Authorities believe that such practices may indicate either genuine filing errors or deliberate attempts to exploit gaps in the reporting system. The current exercise seeks to distinguish between inadvertent mistakes and intentional tax avoidance.
Thousands of Cases Identified for Review
Officials indicated that a substantial number of returns have been shortlisted through advanced data analytics and cross-verification mechanisms. Preliminary assessments suggest that thousands of cases involving potentially irregular claims have already been identified and may be subjected to further examination.
The department’s objective is not only to recover any tax shortfall but also to ensure that taxpayers who knowingly furnished incorrect information face appropriate consequences under the law.
Employers Brought Into the Compliance Process
As part of the initiative, employers have been advised to reconcile salary details reported in Form 24Q, the quarterly statement of tax deducted at source (TDS) on salaries, with information available through tax department records.
Companies have been encouraged to review inconsistencies relating to salary income, exemptions, deductions, and tax withholding. The department believes employers can play a crucial role in identifying mismatches before they develop into larger compliance issues.
Government departments and private sector employers alike are being sensitised to educate employees about proper tax reporting and the risks associated with relying on unauthorised intermediaries or tax return agents who promote questionable deduction strategies.
Technology-Driven Tax Administration
The latest exercise reflects the Income Tax Department’s increasing reliance on technology, artificial intelligence, and data analytics to detect anomalies in tax filings.

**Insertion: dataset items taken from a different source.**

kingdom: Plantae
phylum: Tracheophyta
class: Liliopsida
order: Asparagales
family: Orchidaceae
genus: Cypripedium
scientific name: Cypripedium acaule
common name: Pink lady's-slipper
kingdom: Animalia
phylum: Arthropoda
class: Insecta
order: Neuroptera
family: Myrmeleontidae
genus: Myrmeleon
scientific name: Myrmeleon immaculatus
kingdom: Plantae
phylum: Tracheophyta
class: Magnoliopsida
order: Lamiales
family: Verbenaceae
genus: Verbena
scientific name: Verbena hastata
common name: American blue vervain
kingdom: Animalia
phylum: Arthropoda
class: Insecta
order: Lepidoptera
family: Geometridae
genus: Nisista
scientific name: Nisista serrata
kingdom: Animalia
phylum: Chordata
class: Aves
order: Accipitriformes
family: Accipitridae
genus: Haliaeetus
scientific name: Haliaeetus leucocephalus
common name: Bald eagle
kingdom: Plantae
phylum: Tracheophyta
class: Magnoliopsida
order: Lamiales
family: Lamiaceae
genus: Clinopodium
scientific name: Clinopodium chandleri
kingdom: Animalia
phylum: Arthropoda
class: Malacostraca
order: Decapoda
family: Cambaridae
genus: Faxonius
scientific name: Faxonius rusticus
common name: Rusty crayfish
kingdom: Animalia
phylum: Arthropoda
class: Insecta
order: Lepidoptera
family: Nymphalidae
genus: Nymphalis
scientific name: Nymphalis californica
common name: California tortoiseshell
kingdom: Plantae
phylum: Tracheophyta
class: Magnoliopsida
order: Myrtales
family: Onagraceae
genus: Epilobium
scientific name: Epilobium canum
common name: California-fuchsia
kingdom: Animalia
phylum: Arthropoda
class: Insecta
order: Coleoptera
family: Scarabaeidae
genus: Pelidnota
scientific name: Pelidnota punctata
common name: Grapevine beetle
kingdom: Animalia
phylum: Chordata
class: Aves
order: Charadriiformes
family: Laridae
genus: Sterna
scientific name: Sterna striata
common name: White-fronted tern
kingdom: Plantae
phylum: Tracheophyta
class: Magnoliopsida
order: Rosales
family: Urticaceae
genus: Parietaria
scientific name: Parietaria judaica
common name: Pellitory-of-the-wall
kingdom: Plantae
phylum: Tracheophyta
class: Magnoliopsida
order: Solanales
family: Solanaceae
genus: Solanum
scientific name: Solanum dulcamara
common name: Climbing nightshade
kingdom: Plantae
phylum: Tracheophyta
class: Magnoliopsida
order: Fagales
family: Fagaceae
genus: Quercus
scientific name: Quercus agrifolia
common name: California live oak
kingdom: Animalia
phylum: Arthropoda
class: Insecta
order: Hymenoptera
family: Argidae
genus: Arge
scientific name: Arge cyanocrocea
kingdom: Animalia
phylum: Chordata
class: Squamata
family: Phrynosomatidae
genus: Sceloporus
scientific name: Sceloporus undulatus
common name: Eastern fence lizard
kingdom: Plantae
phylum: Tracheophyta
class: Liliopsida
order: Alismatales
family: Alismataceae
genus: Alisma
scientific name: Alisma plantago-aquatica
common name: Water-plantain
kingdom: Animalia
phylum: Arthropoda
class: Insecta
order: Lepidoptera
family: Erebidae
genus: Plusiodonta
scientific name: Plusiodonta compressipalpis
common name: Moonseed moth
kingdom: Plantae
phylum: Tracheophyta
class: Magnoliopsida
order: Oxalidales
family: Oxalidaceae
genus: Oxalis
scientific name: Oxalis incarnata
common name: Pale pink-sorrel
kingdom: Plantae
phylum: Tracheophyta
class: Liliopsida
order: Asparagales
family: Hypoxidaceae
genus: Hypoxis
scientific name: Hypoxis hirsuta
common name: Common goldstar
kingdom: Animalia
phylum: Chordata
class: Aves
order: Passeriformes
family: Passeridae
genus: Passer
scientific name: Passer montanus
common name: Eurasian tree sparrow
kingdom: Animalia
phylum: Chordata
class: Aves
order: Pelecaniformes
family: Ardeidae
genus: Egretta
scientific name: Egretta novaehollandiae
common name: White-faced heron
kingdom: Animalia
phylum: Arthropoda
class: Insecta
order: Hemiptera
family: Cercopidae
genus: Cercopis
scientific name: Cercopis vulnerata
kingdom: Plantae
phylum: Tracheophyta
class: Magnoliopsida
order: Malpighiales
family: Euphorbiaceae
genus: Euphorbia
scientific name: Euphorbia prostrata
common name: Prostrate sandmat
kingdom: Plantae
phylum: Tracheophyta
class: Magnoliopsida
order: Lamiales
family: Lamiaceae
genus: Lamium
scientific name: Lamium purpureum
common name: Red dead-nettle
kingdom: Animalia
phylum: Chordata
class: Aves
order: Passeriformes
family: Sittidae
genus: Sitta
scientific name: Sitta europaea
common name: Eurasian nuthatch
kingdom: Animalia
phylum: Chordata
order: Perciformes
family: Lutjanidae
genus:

Information reported by employers, banks, financial institutions, insurance companies, mutual funds, and other reporting entities is now routinely matched against income tax returns.
With the expansion of information reporting requirements, tax authorities are able to identify discrepancies more efficiently than before. Once a mismatch is detected, taxpayers may receive alerts, emails, or other communications seeking clarification or voluntary correction.
Nudge Campaign Continues
The verification drive is also part of the department’s broader “Nudge Campaign,” under which taxpayers are encouraged to voluntarily rectify errors and update returns before enforcement action becomes necessary.
Officials emphasise that the campaign is intended to promote voluntary compliance rather than immediate penal action. Taxpayers who respond promptly and correct genuine mistakes are generally viewed more favourably than those who ignore departmental communications.
Increased Transparency in Return Filing
Recent changes in income tax return forms have further strengthened the department’s ability to cross-check taxpayer disclosures. Information relating to insurance policies, education loans, investments, salary components, and other financial transactions is increasingly available to tax authorities through integrated reporting systems.
Tax experts note that the era of making unsupported deduction claims based solely on self-declarations is rapidly diminishing. As reporting systems become more interconnected, taxpayers are expected to maintain adequate documentation to substantiate every exemption, deduction, and concession claimed in their returns.
What Taxpayers Should Do
Experts advise salaried taxpayers to carefully review their income tax returns, salary structures, Form 16, Annual Information Statement (AIS), and Form 26AS before filing or revising returns. Any mismatch between employer-reported information and taxpayer disclosures could trigger scrutiny or compliance notices.
The department’s latest initiative sends a clear message that salary-related tax claims are now under closer examination, and taxpayers should ensure that all deductions and exemptions claimed are legally permissible, properly documented, and accurately reported.